Researching why LLMs drift toward conservative local optimization inside heuristic-search and algorithm-evolution frameworks.

Overview

This research explores how large language models behave when they are used inside frameworks that iteratively improve heuristic algorithms. The central question is why these systems often make only small, low-risk edits instead of the bold changes that could unlock better solutions.
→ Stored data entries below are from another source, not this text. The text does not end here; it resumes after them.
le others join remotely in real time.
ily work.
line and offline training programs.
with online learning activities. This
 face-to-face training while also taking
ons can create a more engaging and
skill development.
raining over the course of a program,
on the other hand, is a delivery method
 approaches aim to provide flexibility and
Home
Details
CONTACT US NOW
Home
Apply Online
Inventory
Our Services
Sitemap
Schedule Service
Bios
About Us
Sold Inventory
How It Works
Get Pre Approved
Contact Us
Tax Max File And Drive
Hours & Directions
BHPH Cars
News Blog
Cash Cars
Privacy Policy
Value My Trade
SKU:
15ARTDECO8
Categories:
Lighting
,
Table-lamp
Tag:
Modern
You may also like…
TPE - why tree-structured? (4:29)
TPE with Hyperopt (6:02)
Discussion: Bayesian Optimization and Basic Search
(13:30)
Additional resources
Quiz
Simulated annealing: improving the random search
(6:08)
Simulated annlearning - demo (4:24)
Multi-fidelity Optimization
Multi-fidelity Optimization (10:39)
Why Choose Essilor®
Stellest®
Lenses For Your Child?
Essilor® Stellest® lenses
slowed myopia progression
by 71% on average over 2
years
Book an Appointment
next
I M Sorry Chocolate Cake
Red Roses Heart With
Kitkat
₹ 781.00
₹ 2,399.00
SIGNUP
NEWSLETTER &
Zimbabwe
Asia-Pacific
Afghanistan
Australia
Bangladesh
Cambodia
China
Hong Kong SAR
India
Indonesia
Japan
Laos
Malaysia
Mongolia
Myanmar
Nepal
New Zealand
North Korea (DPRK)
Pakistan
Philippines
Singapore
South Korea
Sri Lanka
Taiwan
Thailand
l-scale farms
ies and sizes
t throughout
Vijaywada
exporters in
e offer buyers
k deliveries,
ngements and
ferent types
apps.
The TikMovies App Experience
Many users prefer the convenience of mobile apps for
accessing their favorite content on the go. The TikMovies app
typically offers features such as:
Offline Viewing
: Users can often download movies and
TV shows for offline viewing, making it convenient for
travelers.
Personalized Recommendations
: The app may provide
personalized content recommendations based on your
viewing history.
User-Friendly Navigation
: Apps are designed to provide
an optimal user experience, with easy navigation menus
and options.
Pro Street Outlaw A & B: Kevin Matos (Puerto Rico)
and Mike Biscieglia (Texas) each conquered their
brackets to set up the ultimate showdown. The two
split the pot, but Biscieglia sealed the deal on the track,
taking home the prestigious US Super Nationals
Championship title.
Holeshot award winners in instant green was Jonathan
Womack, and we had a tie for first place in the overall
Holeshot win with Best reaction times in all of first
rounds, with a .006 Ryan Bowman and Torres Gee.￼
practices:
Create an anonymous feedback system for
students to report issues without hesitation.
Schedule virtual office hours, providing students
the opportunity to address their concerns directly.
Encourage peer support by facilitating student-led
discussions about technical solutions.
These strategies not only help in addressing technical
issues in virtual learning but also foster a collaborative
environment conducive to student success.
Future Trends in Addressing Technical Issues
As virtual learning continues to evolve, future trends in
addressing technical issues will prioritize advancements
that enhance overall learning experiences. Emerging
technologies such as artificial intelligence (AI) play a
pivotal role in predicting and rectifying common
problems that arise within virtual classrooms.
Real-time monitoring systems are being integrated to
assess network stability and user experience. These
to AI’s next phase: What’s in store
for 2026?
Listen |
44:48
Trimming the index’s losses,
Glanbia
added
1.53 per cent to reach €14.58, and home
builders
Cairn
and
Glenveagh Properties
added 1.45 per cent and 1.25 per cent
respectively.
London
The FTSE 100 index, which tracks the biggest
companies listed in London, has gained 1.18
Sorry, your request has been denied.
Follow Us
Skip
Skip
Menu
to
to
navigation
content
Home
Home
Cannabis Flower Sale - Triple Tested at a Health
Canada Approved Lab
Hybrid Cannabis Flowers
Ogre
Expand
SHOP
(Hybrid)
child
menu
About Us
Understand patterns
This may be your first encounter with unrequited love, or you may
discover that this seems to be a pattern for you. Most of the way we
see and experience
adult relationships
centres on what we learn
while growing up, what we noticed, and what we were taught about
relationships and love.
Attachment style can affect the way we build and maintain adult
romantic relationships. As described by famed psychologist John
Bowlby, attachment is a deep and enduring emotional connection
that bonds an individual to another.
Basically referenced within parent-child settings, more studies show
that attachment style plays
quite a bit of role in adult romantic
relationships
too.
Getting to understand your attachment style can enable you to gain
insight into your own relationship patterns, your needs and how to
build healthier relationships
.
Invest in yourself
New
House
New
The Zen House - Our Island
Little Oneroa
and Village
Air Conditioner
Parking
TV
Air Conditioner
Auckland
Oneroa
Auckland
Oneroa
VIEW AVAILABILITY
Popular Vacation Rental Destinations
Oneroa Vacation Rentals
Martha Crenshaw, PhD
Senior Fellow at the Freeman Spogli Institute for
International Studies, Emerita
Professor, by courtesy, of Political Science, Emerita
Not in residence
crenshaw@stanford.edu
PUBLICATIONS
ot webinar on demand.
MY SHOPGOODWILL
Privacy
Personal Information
The work combines empirical experiments with framework analysis to understand where conservatism enters the loop and how evaluation design influences exploration.

Key Features

Bias Analysis

Examines the conservative behaviors LLMs exhibit when asked to evolve heuristic algorithms.

Local Optima Problem

Studies why models settle into low-impact iteration loops instead of bold structural changes.

Evolutionary Frameworks

Uses ShinkaEvolve and OpenEvolve as test beds for iterative algorithm generation.

Hypothesis Validation

Designs experiments to validate where bias enters the evolution loop and how to mitigate it.

Technologies Used

Python ShinkaEvolve OpenEvolve OpenAI API Anthropic API NumPy Genetic Algorithms

Challenges Overcome

  • LLMs often avoid high-impact algorithm modifications.
  • Models become trapped in local optimization patterns.
  • Bias in the evaluation loop makes exploration harder to sustain.

Outcomes & Impact

  • Identified recurring bias patterns in algorithm evolution.
  • Developed a working hypothesis for conservative behavior in iterative search.
  • Continuing experiments to test mitigation strategies.